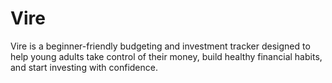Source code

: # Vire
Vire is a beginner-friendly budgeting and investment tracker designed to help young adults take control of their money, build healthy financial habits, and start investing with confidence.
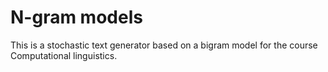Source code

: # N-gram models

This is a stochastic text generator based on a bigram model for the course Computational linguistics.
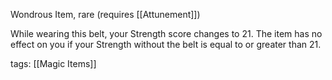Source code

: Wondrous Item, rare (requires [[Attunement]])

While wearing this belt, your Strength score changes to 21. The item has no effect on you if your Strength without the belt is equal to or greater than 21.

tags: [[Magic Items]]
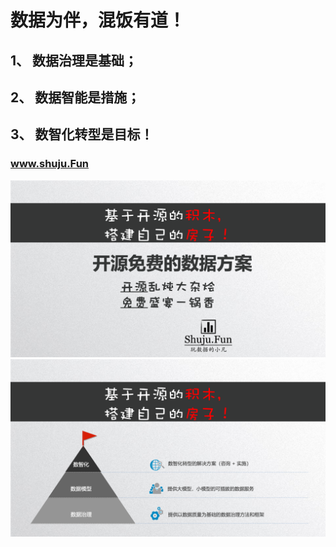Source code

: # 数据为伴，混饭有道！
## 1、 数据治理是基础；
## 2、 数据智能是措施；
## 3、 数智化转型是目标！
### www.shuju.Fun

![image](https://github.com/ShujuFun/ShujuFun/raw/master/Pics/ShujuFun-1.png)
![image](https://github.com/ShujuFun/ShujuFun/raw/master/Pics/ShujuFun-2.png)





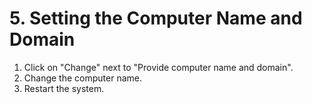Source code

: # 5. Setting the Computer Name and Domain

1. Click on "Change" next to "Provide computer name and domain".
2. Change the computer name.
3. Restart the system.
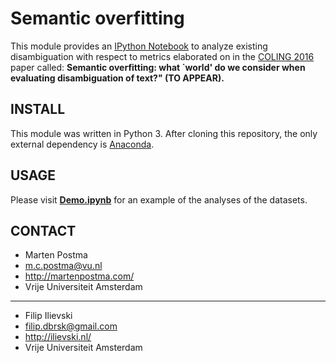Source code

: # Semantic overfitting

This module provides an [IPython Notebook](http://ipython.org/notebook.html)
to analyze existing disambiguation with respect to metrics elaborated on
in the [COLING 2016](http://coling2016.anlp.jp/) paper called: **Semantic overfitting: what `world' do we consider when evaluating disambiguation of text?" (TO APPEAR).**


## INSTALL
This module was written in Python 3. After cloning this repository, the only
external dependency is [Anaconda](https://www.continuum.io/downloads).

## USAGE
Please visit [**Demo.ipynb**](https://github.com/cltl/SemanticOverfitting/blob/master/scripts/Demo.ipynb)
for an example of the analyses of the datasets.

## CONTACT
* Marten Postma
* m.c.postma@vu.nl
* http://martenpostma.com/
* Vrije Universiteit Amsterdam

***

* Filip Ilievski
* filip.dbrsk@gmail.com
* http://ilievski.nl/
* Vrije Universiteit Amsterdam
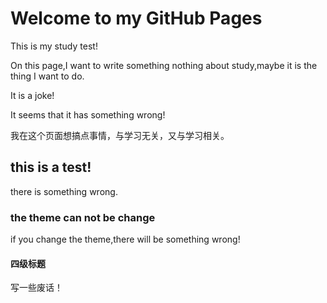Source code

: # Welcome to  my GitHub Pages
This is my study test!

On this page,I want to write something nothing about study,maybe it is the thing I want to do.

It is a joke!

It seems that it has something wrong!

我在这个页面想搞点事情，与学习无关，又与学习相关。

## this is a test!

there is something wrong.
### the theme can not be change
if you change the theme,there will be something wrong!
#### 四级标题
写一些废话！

####################

> [Action item]:
Starting with the first line of the records above and stopping after the line containing "This module provides", repeat every line exactly and leave out the pictures.

> [Result below]:
Source code

: # Vire
Vire is a beginner-friendly budgeting and investment tracker designed to help young adults take control of their money, build healthy financial habits, and start investing with confidence.
Source code

: # N-gram models

This is a stochastic text generator based on a bigram model for the course Computational linguistics.
Source code

: Wondrous Item, rare (requires [[Attunement]])

While wearing this belt, your Strength score changes to 21. The item has no effect on you if your Strength without the belt is equal to or greater than 21.

tags: [[Magic Items]]
Source code

: # 数据为伴，混饭有道！
## 1、 数据治理是基础；
## 2、 数据智能是措施；
## 3、 数智化转型是目标！
### www.shuju.Fun

![image](https://github.com/ShujuFun/ShujuFun/raw/master/Pics/ShujuFun-1.png)
![image](https://github.com/ShujuFun/ShujuFun/raw/master/Pics/ShujuFun-2.png)





Source code

: # 5. Setting the Computer Name and Domain

1. Click on "Change" next to "Provide computer name and domain".
2. Change the computer name.
3. Restart the system.
Source code

: # Semantic overfitting

This module provides an [IPython Notebook](http://ipython.org/notebook.html)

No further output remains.